(TASK) Leaving all pictures aside, copy exactly the lines from the start of the listing below through the line that contains "highlights. it has a secure tongue catch", and only those lines.

(DATASET CONTENT)

....

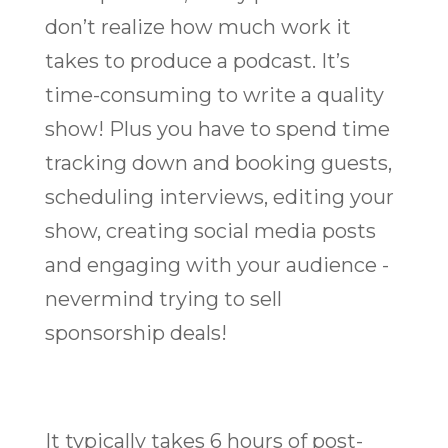
don’t realize how much work it
takes to produce a podcast. It’s
time-consuming to write a quality
show! Plus you have to spend time
tracking down and booking guests,
scheduling interviews, editing your
show, creating social media posts
and engaging with your audience -
nevermind trying to sell
sponsorship deals!
It typically takes 6 hours of post-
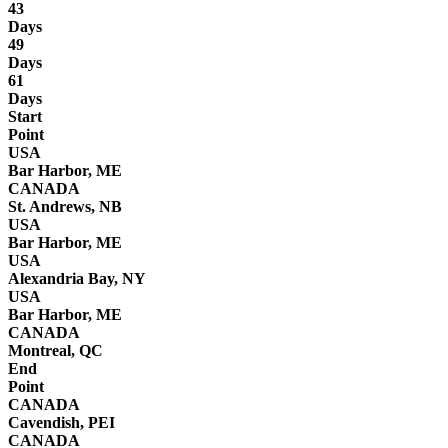
43
Days
49
Days
61
Days
Start
Point
USA
Bar Harbor, ME
CANADA
St. Andrews, NB
USA
Bar Harbor, ME
USA
Alexandria Bay, NY
USA
Bar Harbor, ME
CANADA
Montreal, QC
End
Point
CANADA
Cavendish, PEI
CANADA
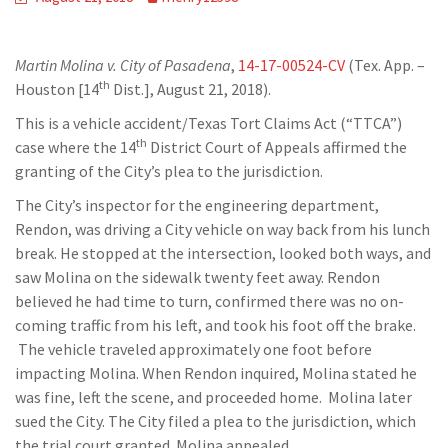
Martin Molina v. City of Pasadena
,
14-17-00524-CV
(Tex. App. –
th
Houston [14
Dist.], August 21, 2018).
This is a vehicle accident/Texas Tort Claims Act (“TTCA”)
th
case where the 14
District Court of Appeals affirmed the
granting of the City’s plea to the jurisdiction.
The City’s inspector for the engineering department,
Rendon, was driving a City vehicle on way back from his lunch
break. He stopped at the intersection, looked both ways, and
saw Molina on the sidewalk twenty feet away. Rendon
believed he had time to turn, confirmed there was no on-
coming traffic from his left, and took his foot off the brake.
The vehicle traveled approximately one foot before
impacting Molina. When Rendon inquired, Molina stated he
was fine, left the scene, and proceeded home. Molina later
sued the City. The City filed a plea to the jurisdiction, which
the trial court granted. Molina appealed.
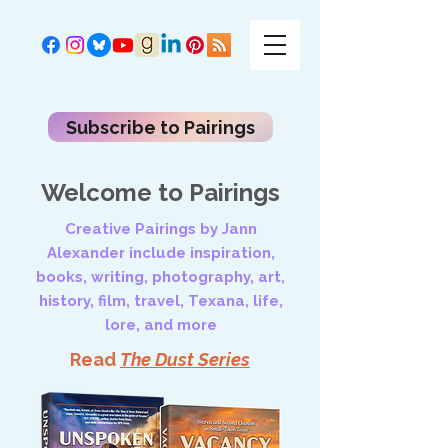
Subscribe to Pairings
Welcome to Pairings
Creative Pairings by Jann
Alexander include inspiration,
books, writing, photography, art,
history, film, travel, Texana, life,
lore, and more
Read
The Dust Series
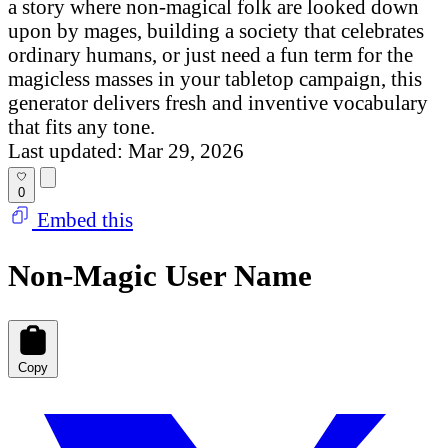
a story where non-magical folk are looked down
upon by mages, building a society that celebrates
ordinary humans, or just need a fun term for the
magicless masses in your tabletop campaign, this
generator delivers fresh and inventive vocabulary
that fits any tone.
Last updated: Mar 29, 2026
0
Embed this
Non-Magic User Name
Copy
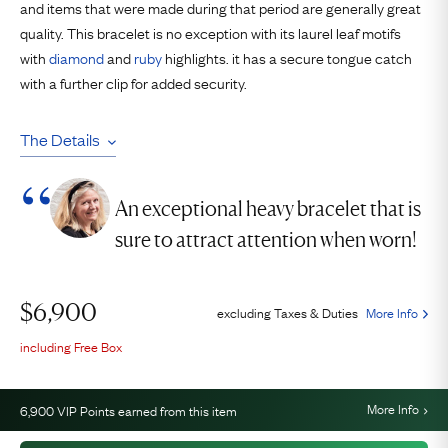
and items that were made during that period are generally great
quality. This bracelet is no exception with its laurel leaf motifs
with
diamond
and
ruby
highlights. it has a secure tongue catch
with a further clip for added security.
The Details
An exceptional heavy bracelet that is
sure to attract attention when worn!
$
6,900
excluding Taxes & Duties
More Info
including Free Box
More Info
6,900
VIP Points earned from this item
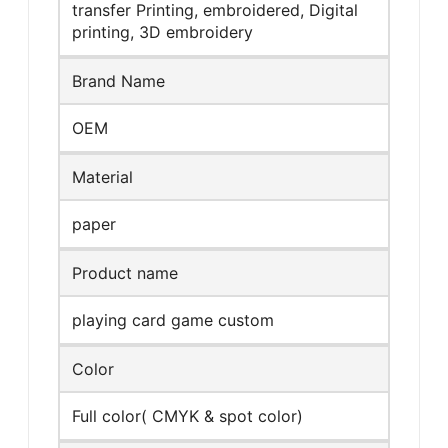
transfer Printing, embroidered, Digital
printing, 3D embroidery
Brand Name
OEM
Material
paper
Product name
playing card game custom
Color
Full color( CMYK & spot color)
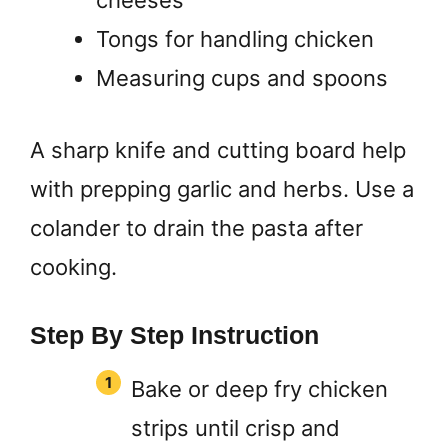
cheeses
Tongs for handling chicken
Measuring cups and spoons
A sharp knife and cutting board help
with prepping garlic and herbs. Use a
colander to drain the pasta after
cooking.
Step By Step Instruction
Bake or deep fry chicken
strips until crisp and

....

(WORKED SOLUTION)
don’t realize how much work it
takes to produce a podcast. It’s
time-consuming to write a quality
show! Plus you have to spend time
tracking down and booking guests,
scheduling interviews, editing your
show, creating social media posts
and engaging with your audience -
nevermind trying to sell
sponsorship deals!
It typically takes 6 hours of post-
43
Days
49
Days
61
Days
Start
Point
USA
Bar Harbor, ME
CANADA
St. Andrews, NB
USA
Bar Harbor, ME
USA
Alexandria Bay, NY
USA
Bar Harbor, ME
CANADA
Montreal, QC
End
Point
CANADA
Cavendish, PEI
CANADA
Martin Molina v. City of Pasadena
,
14-17-00524-CV
(Tex. App. –
th
Houston [14
Dist.], August 21, 2018).
This is a vehicle accident/Texas Tort Claims Act (“TTCA”)
th
case where the 14
District Court of Appeals affirmed the
granting of the City’s plea to the jurisdiction.
The City’s inspector for the engineering department,
Rendon, was driving a City vehicle on way back from his lunch
break. He stopped at the intersection, looked both ways, and
saw Molina on the sidewalk twenty feet away. Rendon
believed he had time to turn, confirmed there was no on-
coming traffic from his left, and took his foot off the brake.
The vehicle traveled approximately one foot before
impacting Molina. When Rendon inquired, Molina stated he
was fine, left the scene, and proceeded home. Molina later
sued the City. The City filed a plea to the jurisdiction, which
the trial court granted. Molina appealed.
Subscribe to Pairings
Welcome to Pairings
Creative Pairings by Jann
Alexander include inspiration,
books, writing, photography, art,
history, film, travel, Texana, life,
lore, and more
Read
The Dust Series
a story where non-magical folk are looked down
upon by mages, building a society that celebrates
ordinary humans, or just need a fun term for the
magicless masses in your tabletop campaign, this
generator delivers fresh and inventive vocabulary
that fits any tone.
Last updated: Mar 29, 2026
0
Embed this
Non-Magic User Name
Copy
and items that were made during that period are generally great
quality. This bracelet is no exception with its laurel leaf motifs
with
diamond
and
ruby
highlights. it has a secure tongue catch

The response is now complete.